作業内容:
[a] フィギュア撮影についての文章で、筆者はフィギュア趣味の人の何割がセンサー性能の差を気にしないと考えていますか?
[b] フィギュア撮影についての文章を、最後の文の後から書き継いでください。

文書の抜粋:
▼▼▼

私は普段オールドレンズを使用していますがレンズの性能は 2000 年以前にほぼ完成しているのではないかと思っています。非球面レンズの採用やコーティングの改善、AF の高速化、小型化…など進化はしているとは思いますが写りに関しては最近のキットズームレンズより単焦点オールドレンズが圧倒的に劣っているとは思いません。
センサーに関しても画素数の向上やダイナミックレンジなど進化はしているもののフィギュア撮影で求められる性能は高くないためオーバースペックな感じがします。ローパスフィルターレス機だったり最新のカメラとか SIGMA のカミソリマクロで撮られた写真はシャープで綺麗だなとは思ったりもしますが果たしてフィギュア趣味の人でどれくらいの人がそこまで気にするのでしょう。フィギュア趣味の 9 割の人は気にしないと思います。
個人的にこんな印象。
古いカメラでも新しいカメラでも出てくる画に大差がないということはフィギュア撮影ではカメラの性能よりもライティングや背景紙の選択の方が見ている人に与える影響が大きいのではないかと思います。
そういえば 2010 年代のフィギュアブログでも写真が綺麗なブログはたくさんあったなぁ…。
いまカメラを買うならミラーレスがおすすめ
久しぶりに一眼レフを使ってみて感じたのは、
- 光学ファインダーでのピント合わせは非常に難しい
- ファインダーの視野率(≠100%)が厄介
というあたりです。

▲▲▲

記録データ:
▼▼▼

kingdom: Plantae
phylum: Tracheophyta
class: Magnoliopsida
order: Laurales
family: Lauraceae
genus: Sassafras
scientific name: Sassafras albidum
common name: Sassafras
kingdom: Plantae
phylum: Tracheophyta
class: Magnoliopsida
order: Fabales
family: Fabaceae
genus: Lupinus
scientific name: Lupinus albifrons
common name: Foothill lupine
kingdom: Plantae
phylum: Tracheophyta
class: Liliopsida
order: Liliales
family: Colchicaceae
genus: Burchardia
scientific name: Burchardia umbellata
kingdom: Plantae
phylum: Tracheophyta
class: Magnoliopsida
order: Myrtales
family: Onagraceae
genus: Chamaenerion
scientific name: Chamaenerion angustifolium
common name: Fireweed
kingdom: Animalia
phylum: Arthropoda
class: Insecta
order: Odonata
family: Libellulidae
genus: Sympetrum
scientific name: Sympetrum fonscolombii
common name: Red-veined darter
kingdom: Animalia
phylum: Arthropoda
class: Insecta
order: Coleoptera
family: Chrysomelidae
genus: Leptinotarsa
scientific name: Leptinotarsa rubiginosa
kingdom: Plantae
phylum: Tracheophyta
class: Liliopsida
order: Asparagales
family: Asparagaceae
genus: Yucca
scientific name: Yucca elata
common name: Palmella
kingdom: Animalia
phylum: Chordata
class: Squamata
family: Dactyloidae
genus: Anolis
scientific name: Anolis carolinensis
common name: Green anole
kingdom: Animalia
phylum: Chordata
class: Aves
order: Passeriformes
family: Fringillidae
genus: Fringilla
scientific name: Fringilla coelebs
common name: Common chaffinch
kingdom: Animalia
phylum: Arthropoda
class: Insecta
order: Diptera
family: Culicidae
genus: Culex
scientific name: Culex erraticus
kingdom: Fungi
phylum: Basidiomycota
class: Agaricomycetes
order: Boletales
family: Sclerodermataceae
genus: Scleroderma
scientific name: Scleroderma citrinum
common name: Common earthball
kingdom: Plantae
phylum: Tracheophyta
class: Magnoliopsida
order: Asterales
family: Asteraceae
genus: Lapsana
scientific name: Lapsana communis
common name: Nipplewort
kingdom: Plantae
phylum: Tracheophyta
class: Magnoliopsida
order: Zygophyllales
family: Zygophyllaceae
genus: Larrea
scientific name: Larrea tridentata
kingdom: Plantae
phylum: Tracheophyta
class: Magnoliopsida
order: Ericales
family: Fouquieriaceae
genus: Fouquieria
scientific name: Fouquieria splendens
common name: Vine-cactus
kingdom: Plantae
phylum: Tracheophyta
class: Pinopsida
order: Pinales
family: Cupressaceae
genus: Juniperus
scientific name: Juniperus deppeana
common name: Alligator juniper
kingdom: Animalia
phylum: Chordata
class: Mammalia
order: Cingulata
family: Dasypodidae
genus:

▲▲▲

想定される回答:
[a] 9割です。

[b]
ピントに関しては LED 懐中電灯を使わなければミリ単位での調整が困難でした。ミラーレスであれば液晶や EVF で拡大表示が出来たりピーキングが使えるので非常に楽です。
また、スマートフォンやミラーレス一眼に慣れているせいで一眼レフエントリー機の欠点であるファインダーの視野率が 100 % ではない(今回使用した機種は 95 %)というのも非常にひっかかりフレーミングに悩みました。
どちらもこれからフィギュア撮影を始めたいという人には気にせず撮影を楽しんでもらいたい部分です。
いま買うならミラーレスが良いでしょう。それでも一眼レフを選択するという場合はピントの確認がしっかり出来る液晶(92 万ドット以上?)を搭載したカメラが良いと思います。
ミラーレスは楽だよ。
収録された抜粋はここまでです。